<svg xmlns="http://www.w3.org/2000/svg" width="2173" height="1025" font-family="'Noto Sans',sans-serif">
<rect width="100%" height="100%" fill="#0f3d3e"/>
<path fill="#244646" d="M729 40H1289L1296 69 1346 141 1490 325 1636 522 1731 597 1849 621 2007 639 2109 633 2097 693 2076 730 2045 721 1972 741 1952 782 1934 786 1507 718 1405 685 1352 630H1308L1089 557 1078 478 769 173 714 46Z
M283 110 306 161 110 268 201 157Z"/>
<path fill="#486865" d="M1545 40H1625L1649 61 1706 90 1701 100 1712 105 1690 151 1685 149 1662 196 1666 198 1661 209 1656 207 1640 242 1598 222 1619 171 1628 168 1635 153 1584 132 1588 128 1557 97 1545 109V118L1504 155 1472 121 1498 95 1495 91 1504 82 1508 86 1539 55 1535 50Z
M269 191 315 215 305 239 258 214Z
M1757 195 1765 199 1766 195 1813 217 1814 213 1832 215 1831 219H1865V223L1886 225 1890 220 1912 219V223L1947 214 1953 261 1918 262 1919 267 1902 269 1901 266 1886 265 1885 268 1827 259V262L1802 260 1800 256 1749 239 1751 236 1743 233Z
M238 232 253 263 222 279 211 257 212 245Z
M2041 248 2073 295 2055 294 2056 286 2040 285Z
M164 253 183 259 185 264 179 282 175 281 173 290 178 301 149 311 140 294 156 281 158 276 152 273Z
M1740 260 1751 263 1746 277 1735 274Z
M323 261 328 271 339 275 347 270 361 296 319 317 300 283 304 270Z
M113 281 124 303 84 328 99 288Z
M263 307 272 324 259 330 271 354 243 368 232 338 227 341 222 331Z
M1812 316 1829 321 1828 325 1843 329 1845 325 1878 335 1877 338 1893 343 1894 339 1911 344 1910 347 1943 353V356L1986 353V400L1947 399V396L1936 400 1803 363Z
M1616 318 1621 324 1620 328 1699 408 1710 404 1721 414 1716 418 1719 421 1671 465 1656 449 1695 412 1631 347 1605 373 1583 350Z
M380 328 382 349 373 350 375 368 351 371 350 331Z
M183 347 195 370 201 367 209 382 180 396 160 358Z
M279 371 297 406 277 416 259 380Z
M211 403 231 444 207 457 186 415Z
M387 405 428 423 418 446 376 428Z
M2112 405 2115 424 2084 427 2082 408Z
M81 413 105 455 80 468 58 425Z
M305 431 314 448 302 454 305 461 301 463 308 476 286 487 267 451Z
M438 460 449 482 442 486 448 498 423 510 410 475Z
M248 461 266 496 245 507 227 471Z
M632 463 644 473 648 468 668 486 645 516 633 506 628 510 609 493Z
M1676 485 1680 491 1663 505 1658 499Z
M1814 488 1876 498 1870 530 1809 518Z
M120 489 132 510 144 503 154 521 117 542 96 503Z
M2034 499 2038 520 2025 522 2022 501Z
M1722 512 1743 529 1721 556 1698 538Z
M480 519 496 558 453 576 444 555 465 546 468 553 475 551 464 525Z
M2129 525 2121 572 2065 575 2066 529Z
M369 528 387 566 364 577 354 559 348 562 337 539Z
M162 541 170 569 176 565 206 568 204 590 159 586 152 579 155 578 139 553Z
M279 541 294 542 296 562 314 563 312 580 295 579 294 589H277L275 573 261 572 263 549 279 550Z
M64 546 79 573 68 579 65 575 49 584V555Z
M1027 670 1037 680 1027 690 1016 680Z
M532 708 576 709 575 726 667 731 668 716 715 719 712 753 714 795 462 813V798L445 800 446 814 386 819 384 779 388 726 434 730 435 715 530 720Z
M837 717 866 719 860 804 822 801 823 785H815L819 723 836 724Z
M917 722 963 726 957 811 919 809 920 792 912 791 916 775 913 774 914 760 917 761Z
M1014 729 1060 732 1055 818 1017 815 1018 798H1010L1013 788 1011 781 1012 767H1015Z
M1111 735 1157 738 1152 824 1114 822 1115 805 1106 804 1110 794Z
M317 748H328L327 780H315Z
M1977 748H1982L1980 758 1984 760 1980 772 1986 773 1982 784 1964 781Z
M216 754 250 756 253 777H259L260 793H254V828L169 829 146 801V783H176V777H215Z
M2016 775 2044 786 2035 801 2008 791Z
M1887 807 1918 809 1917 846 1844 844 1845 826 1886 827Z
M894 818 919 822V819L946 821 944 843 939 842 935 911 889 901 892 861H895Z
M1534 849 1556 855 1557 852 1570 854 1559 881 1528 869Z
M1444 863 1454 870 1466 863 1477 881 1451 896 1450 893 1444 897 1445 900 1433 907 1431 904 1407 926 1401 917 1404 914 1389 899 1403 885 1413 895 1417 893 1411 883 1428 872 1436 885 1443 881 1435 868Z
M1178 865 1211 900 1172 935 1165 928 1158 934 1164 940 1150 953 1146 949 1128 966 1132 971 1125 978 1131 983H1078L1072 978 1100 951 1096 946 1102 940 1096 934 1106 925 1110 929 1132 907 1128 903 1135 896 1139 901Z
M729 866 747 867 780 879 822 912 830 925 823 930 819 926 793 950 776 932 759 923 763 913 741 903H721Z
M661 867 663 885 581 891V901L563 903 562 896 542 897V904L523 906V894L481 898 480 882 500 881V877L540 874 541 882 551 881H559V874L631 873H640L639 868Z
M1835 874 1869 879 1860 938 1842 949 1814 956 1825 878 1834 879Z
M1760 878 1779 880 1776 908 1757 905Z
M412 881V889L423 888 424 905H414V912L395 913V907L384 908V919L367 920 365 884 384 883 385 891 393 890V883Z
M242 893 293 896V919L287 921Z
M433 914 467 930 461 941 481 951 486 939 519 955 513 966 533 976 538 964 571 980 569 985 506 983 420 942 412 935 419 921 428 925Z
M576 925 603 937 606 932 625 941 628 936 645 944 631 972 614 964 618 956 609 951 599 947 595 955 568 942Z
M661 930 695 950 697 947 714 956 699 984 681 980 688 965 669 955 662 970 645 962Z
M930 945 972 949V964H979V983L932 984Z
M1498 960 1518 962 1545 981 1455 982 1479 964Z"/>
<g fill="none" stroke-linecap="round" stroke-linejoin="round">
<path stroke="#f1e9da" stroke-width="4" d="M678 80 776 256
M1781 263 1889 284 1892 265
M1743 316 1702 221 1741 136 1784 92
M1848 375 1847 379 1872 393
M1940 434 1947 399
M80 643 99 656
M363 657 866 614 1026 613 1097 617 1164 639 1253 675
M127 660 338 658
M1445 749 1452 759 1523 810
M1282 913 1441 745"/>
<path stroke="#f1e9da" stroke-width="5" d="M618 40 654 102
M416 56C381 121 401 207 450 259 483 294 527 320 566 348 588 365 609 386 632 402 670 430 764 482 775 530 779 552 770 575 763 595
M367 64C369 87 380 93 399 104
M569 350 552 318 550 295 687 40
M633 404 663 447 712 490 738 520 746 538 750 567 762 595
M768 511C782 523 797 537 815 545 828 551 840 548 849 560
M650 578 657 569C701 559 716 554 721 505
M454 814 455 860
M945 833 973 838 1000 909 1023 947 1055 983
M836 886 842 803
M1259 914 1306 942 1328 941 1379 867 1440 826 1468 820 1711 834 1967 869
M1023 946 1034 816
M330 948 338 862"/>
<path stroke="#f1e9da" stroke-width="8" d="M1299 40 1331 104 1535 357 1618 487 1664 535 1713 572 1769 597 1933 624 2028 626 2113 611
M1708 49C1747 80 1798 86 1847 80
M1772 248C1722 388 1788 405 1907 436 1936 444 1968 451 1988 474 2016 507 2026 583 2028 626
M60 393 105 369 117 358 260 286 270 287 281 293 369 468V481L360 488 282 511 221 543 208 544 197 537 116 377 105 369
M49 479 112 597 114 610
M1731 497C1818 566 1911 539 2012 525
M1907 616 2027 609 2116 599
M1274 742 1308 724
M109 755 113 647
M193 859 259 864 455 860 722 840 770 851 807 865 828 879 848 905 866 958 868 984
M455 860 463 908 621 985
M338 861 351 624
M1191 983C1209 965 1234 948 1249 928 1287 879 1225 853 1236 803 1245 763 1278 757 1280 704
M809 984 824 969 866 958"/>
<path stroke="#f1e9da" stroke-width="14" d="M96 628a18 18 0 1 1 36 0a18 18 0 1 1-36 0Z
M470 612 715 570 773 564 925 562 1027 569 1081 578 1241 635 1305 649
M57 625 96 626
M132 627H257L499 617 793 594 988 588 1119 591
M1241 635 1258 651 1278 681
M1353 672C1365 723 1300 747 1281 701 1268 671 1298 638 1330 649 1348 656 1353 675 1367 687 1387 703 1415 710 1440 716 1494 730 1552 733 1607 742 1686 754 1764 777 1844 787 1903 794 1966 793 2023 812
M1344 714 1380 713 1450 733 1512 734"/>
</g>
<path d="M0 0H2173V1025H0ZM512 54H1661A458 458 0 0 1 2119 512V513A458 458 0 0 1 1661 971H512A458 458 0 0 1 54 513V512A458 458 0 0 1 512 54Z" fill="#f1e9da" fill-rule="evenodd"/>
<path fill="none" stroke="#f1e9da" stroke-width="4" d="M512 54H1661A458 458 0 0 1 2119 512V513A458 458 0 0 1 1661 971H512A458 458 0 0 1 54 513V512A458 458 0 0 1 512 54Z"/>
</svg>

— EXERCISE DETAILS —
Everything above from the line with "M930 945 972 949V964H979V983L932 984Z" to the line with "M1274 742 1308 724", both included, must be repeated exactly, and nothing outside that range.

— EXERCISE OUTPUT —
M930 945 972 949V964H979V983L932 984Z
M1498 960 1518 962 1545 981 1455 982 1479 964Z"/>
<g fill="none" stroke-linecap="round" stroke-linejoin="round">
<path stroke="#f1e9da" stroke-width="4" d="M678 80 776 256
M1781 263 1889 284 1892 265
M1743 316 1702 221 1741 136 1784 92
M1848 375 1847 379 1872 393
M1940 434 1947 399
M80 643 99 656
M363 657 866 614 1026 613 1097 617 1164 639 1253 675
M127 660 338 658
M1445 749 1452 759 1523 810
M1282 913 1441 745"/>
<path stroke="#f1e9da" stroke-width="5" d="M618 40 654 102
M416 56C381 121 401 207 450 259 483 294 527 320 566 348 588 365 609 386 632 402 670 430 764 482 775 530 779 552 770 575 763 595
M367 64C369 87 380 93 399 104
M569 350 552 318 550 295 687 40
M633 404 663 447 712 490 738 520 746 538 750 567 762 595
M768 511C782 523 797 537 815 545 828 551 840 548 849 560
M650 578 657 569C701 559 716 554 721 505
M454 814 455 860
M945 833 973 838 1000 909 1023 947 1055 983
M836 886 842 803
M1259 914 1306 942 1328 941 1379 867 1440 826 1468 820 1711 834 1967 869
M1023 946 1034 816
M330 948 338 862"/>
<path stroke="#f1e9da" stroke-width="8" d="M1299 40 1331 104 1535 357 1618 487 1664 535 1713 572 1769 597 1933 624 2028 626 2113 611
M1708 49C1747 80 1798 86 1847 80
M1772 248C1722 388 1788 405 1907 436 1936 444 1968 451 1988 474 2016 507 2026 583 2028 626
M60 393 105 369 117 358 260 286 270 287 281 293 369 468V481L360 488 282 511 221 543 208 544 197 537 116 377 105 369
M49 479 112 597 114 610
M1731 497C1818 566 1911 539 2012 525
M1907 616 2027 609 2116 599
M1274 742 1308 724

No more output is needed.